Laurent Quinton, Deux fils — Pinocchio (Walt Disney, 1940) suivi de Frankenstein (Universal, 1931)

Quand les deux vont de père

Si une petite dizaine d’années à peine sépare ces deux oeuvres ciné­ma­to­gra­phiques, Pinoc­chio et Fran­ken­stein, le fond même de leur pro­pos ten­drait à les oppo­ser radi­ca­le­ment : quoi de plus hété­ro­gènes en appa­rence qu’une marion­nette et un savant fou ?
Laurent Quin­ton pro­pose donc une démarche plus que sti­mu­lante en ten­tant de les relier à sa façon par le biais de la thé­ma­tique de la filia­tion et du rap­port tout psy­cha­na­ly­tique au Père (et à sa loi).

Le pro­pos de ce court ouvrage, qui met en exergue grâce à cer­taines astuces typo­gra­phiques, des séquences dia­lo­guées des deux oeuvres, vise ainsi à expli­ci­ter en quoi le Pinoc­chio de Walt Dis­ney (1940) et le Fran­ken­stein de James Whale, (1931) incarnent l’histoire de deux fils qui doivent apprendre, à leur corps/esprit défen­dant, à com­po­ser avec la puis­sance du Désir pater­nel.
Or, si les pages dédiées à la méta­mor­phose d’un bout de bois en “véri­table petit gar­çon” implantent (notam­ment par son inter­ro­ga­tion sur le rôle de la parole et de la conscience morale face à la Fée bleue) des jalons concep­tuels qui méritent l’attention, on n’en dira pas autant, hélas!, de l’analyse réser­vée au savant inquiet et athée dont la liberté se verra comme fata­le­ment absor­bée par son lignage aristocratique.

La cause en est que le sta­tut d’analyse fil­mique — l’auteur semble se pré­va­loir lui-même de cet écart assumé d’ailleurs — ne fonc­tionne pas selon le même para­digme dans les deux cas : lorsque Laurent Quin­ton se penche sur Pinoc­chio, il en extrait des élé­ments objec­tifs qu’il sou­met ensuite à son inter­pré­ta­tion (afin de sus­ci­ter la nôtre — comme il le fait au quo­ti­dien devant les élèves des classes dont il a la noble charge) ; en revanche, lorsqu’il s’appuie sur Fran­ken­stein, il choi­sit en toute connais­sance de cause d’actionner le levier du récit auto­bio­gra­phique cor­rélé à une mise en abyme — et ce pro­cédé fonc­tionne net­te­ment moins bien.

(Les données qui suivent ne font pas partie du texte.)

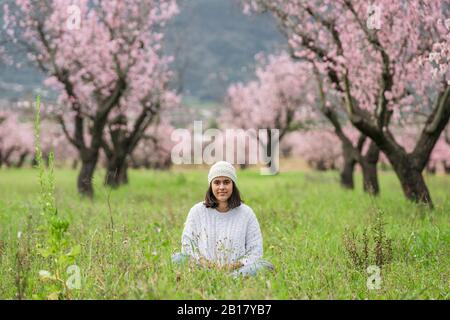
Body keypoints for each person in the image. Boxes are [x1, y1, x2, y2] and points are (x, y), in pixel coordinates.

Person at [172, 161, 274, 277]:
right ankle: (210, 278)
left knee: (265, 265)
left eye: (226, 182)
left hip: (237, 270)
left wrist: (234, 265)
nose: (221, 187)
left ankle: (231, 278)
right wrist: (206, 263)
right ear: (211, 185)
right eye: (217, 182)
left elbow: (255, 251)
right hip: (204, 268)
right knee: (177, 258)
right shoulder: (197, 211)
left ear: (233, 185)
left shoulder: (246, 213)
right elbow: (187, 245)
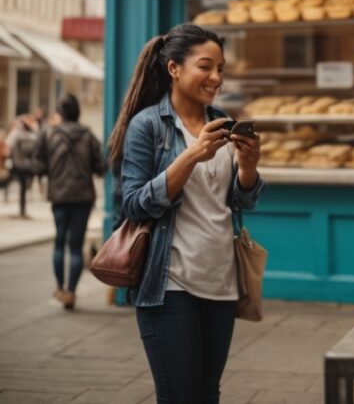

L’inter­pré­ta­tion des séquences sou­mise se fait alors plus flot­tante, moins cam­pée comme c’est le cas dans Pinoc­chio sur des concepts pro­pre­ment phi­lo­so­phiques à expli­ci­ter (l’identité, l’éducation, l’autorité, la parole, la séduc­tion, la morale), ce qui induit chez le lec­teur un inté­rêt moindre envers les pro­po­si­tion enga­gées.
A ce titre, l’entrée en matière de Fran­ken­stein vu par l’auteur tarde vrai­ment à scru­ter le sup­port fil­mique et aurait mérité, il nous semble, une reprise édi­to­riale plus atta­chée par exemple aux ques­tion de l’idiotie, de la régres­sion et du sacri­fice com­munes aux deux his­toires. Ou encore, une confron­ta­tion directe de deux séquences, plans ou extraits emprun­tés aux deux sup­ports choisis.

L’essai prend de fait à ce moment-là davan­tage l’aspect de deux fils de trame anti­no­miques que celui du lien filial et fami­lial qu’il s’agissait pour­tant de mettre au jour.
Pinoc­chio et Fran­ken­stein vont certes tou­jours tous deux “de père” mais, à notre grand regret,  ne consti­tuent plus la paire escomptée.

fre­de­ric grolleau

Laurent Quin­ton, Deux fils — Pinoc­chio (Walt Dis­ney, 1940) suivi de Fran­ken­stein (Uni­ver­sal, 1931), éd. Pont­cerq, avril 2021, 120 p. — 10,00 €.